Science Daily reports a week ago that the Pine Island Glacier, in Antarctica, is thinning four times faster than it did ten years ago. Gareth Renowden at Hot Topic pounces on this news with an enthusiastic lack of scepticism and hastens to paint it as alarming, saying:
At this rate of thinning, the glacier could disappear in 100 years, instead of the 600 years earlier estimates had suggested.
Although that merely confirms the error in the previous estimate. To raise alarm, one should always quote facts, even out of context, so he says:
Since 1994, the central portion of the glacier has thinned by as much as 90 metres, and the ice surface is currently lowering by 16 metres a year.
These useful facts are not in the link he provides, they’re from a report by the BBC, though Gareth doesn’t say so. He quotes a scientist saying material is being lost from the Pine Island Glacier at “an exponential rate” and says:
Given concerns about the stability of the West Antarctic ice sheet as the world warms and sea level rises, the words “exponential rate” sound particularly ominous…
So he links it directly with “global warming”, but in loose, ambiguous terms he can easily deny if challenged. The clear intention is to alarm. He unsurprisingly fails to mention that both the Science Daily report and the press release from Leeds say (my emphasis):
Scientists believe that the retreat of glaciers in this sector of Antarctica is caused by warming of the surrounding oceans, though it is too early to link such a trend to global warming.
There is simply no justification to link this (so far unseen) paper with global warming when the scientists themselves fail to do so. He also claims sea level is rising, so we ought to point out that globally, sea level rise has levelled off and levels have not risen since about 2005. Whatever this glacier has done, it is not presently affecting sea level.

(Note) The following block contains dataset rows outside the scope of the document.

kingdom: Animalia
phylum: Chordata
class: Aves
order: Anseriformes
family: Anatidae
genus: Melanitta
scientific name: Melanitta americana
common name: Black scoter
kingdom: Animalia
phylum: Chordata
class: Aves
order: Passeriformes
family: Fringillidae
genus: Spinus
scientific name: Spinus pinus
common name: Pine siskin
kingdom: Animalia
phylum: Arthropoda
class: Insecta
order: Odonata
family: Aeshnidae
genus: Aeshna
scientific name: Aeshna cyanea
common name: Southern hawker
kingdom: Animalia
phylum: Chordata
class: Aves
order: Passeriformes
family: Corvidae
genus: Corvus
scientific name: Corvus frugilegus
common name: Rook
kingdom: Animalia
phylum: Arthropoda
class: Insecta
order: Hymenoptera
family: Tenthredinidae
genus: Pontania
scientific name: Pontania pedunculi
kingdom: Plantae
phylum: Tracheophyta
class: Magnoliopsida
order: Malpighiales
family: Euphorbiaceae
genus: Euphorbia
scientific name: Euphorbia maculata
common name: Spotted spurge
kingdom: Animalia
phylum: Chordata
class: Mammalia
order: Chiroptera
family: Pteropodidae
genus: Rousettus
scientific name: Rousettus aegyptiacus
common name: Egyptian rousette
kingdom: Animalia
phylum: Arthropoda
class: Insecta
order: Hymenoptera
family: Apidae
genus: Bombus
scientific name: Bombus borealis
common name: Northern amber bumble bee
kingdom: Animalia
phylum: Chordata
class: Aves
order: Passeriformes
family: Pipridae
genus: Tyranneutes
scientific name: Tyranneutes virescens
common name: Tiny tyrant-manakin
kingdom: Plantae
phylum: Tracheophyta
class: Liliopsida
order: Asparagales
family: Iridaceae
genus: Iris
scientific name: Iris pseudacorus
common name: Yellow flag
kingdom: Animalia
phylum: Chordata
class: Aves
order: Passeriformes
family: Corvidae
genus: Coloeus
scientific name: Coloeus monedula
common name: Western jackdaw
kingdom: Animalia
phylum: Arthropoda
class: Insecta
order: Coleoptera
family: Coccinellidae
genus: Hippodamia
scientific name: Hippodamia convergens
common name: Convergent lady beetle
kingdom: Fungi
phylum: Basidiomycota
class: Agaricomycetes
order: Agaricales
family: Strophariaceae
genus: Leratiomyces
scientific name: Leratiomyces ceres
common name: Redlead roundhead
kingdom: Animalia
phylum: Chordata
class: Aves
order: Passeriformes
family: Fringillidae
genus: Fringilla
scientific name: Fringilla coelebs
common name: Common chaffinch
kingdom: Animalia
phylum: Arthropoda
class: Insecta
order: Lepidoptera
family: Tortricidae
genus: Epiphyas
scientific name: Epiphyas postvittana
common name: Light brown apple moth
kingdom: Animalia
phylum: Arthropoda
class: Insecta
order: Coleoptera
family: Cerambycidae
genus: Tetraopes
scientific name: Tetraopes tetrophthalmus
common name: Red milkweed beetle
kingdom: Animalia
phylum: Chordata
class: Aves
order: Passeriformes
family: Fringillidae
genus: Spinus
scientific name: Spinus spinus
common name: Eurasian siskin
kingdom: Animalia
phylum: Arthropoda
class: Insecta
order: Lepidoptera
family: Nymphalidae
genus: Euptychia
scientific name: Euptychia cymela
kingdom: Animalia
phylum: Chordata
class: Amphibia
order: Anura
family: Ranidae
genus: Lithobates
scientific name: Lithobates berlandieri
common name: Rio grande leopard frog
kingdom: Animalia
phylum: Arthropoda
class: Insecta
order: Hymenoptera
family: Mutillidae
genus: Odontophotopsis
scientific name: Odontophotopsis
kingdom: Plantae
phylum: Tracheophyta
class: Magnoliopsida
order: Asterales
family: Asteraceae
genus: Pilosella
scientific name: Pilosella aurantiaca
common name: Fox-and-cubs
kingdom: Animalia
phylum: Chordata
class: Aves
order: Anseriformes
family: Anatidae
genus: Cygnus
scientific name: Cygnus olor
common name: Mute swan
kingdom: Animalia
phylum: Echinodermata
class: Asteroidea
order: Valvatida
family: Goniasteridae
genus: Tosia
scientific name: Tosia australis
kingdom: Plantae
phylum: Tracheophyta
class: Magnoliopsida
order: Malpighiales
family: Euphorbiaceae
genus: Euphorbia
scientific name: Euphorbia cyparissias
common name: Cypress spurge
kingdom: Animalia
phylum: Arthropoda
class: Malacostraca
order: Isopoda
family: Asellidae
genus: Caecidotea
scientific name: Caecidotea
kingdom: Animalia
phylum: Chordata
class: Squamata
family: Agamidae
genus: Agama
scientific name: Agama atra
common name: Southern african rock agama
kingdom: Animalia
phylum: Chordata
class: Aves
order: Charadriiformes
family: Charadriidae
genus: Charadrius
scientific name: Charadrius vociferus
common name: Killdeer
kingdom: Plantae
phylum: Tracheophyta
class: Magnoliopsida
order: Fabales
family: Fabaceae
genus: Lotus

A recent (Feb 2009) paper, “Increased rate of acceleration on Pine Island Glacier strongly coupled to changes in gravitational driving stress,” from the British Antarctic Survey, about the inland glacier (i.e. not the floating part), concludes:
Acceleration is highly correlated to slope increase and no sustained increase in longitudinal stress gradient, or decrease in basal drag, is needed to explain the force balance.
So far as I can see, that means nothing more dangerous than that a steeper slope is making the glacier slide downhill faster. Heavier bodies slide more quickly than light ones. That paper says nothing about “global warming” to explain the increased speed, because the only reason glaciers move at all is in response to gravity.
So the Pine Island Glacier seems to be thinning at the moment. For the floating portion, that could mean imminent retreat of the snout, as calving might occur quicker with thinner ice more easily broken by the movement of the sea. We can expect the inland portion to slow down as it loses mass — good news for those fearful of sea level rise.
But, if the glacier is thinning, where’s the missing water?
If it fell as snow elsewhere, there could be no net effect on sea level for several hundreds or thousands of years. If it rained elsewhere, it would add something to sea level after evaporation, absorption and storage. If it’s still in the atmosphere, it has not yet increased sea level. If it failed to fall hundreds of years ago, thereby depriving the glacier of mass, it has already done whatever it was going to do and we can disregard it; we are not told how long it takes the Pine Island Glacier to traverse its course to the sea.
However if the glacier was melted from underneath by warmer water, it was floating, so the melting added nothing to sea level. There’s a lot we don’t know about glaciers and sea level.
But there seems no reason for alarm, Gareth.